*What the task requires*
Your output should repeat the entries below exactly. It should contain no images.

*Provided data*
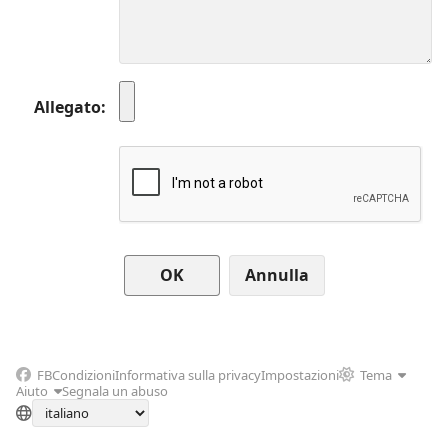
Allegato
Annulla
FB
Condizioni
Informativa sulla privacy
Impostazioni
Tema
Aiuto
Segnala un abuso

*Written answer*
Allegato
Annulla
FB
Condizioni
Informativa sulla privacy
Impostazioni
Tema
Aiuto
Segnala un abuso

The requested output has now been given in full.